# DESCRIPTION OF THE TASK:
In the passage on manatees at Crystal River, what temperature does King's Bay remain year round?

# DOCUMENT EXTRACT:
───

At the time, it was summer, so while it is possible to swim with the full time residents of the Crystal River springs, it was not the best time for me to go. There are fewer manatees, they tend to be in deeper, murkier water and I was living in Amsterdam. All of these factors made me postpone this activity that was now in the top five of my must-do's, although to be fair, it was the third factor that held the most sway.
Then winter came about. This is the time that hundreds of gentle sea cows wisely choose to pack up and get out of the cold waters of the the Gulf of Mexico. These aquatic snowbirds flock to the spring fed King's Bay, which remains 72 degrees year round.

───

# DATASET EXTRACT:

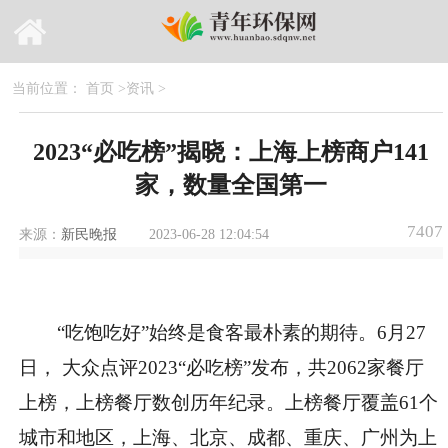
当前位置：
首页
>
资讯
>
2023“必吃榜”揭晓：上海上榜商户141
家，数量全国第一
7407
来源：
新民晚报
2023-06-28 12:04:54
“吃饱吃好”始终是食客最朴素的期待。6月27
日， 大众点评2023“必吃榜”发布，共2062家餐厅
上榜，上榜餐厅数创历年纪录。上榜餐厅覆盖61个
城市和地区，上海、北京、成都、重庆、广州为上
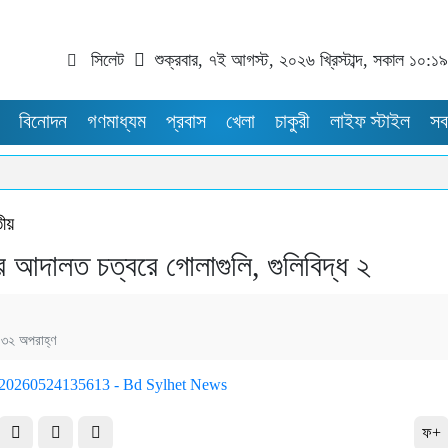
সিলেট
শুক্রবার, ৭ই আগস্ট, ২০২৬ খ্রিস্টাব্দ, সকাল ১০:১৯
বিনোদন
গণমাধ্যম
প্রবাস
খেলা
চাকুরী
লাইফ স্টাইল
সব
তীয়
ার আদালত চত্বরে গোলাগুলি, গুলিবিদ্ধ ২
:৩২ অপরাহ্ণ
ফ+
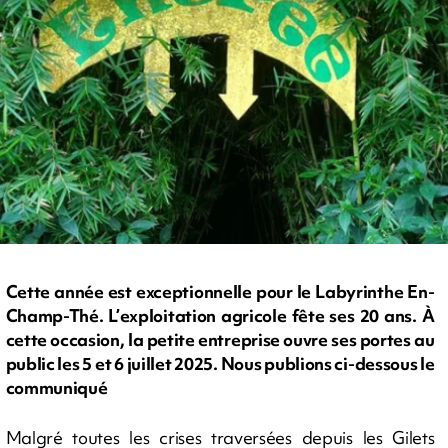
Cette année est exceptionnelle pour le Labyrinthe En-
Champ-Thé. L’exploitation agricole fête ses 20 ans. À
cette occasion, la petite entreprise ouvre ses portes au
public les 5 et 6 juillet 2025. Nous publions ci-dessous le
communiqué
Malgré toutes les crises traversées depuis les Gilets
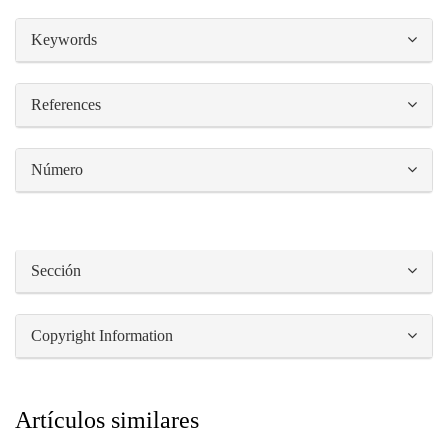
##plugins.themes.bootstrap3.article.details#
Keywords
References
Número
Sección
Copyright Information
Artículos similares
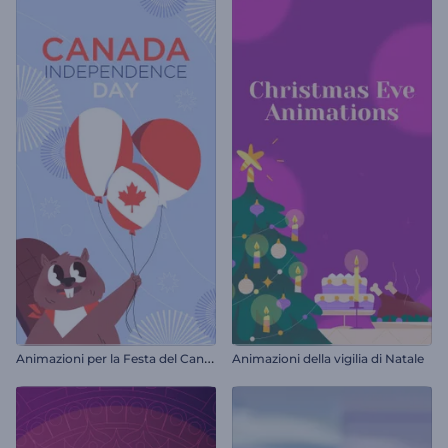
A
nimazioni per la Festa del Canada
Animazioni della vigilia di Natale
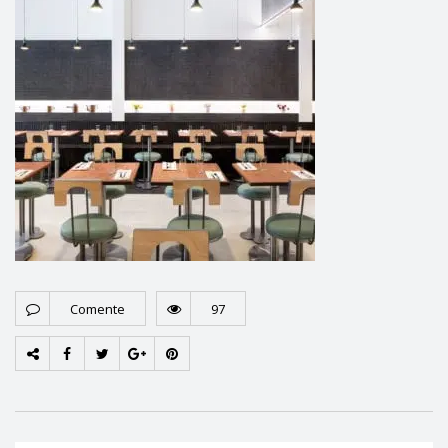
Comente
97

───

# ANSWER BELOW:
72 degrees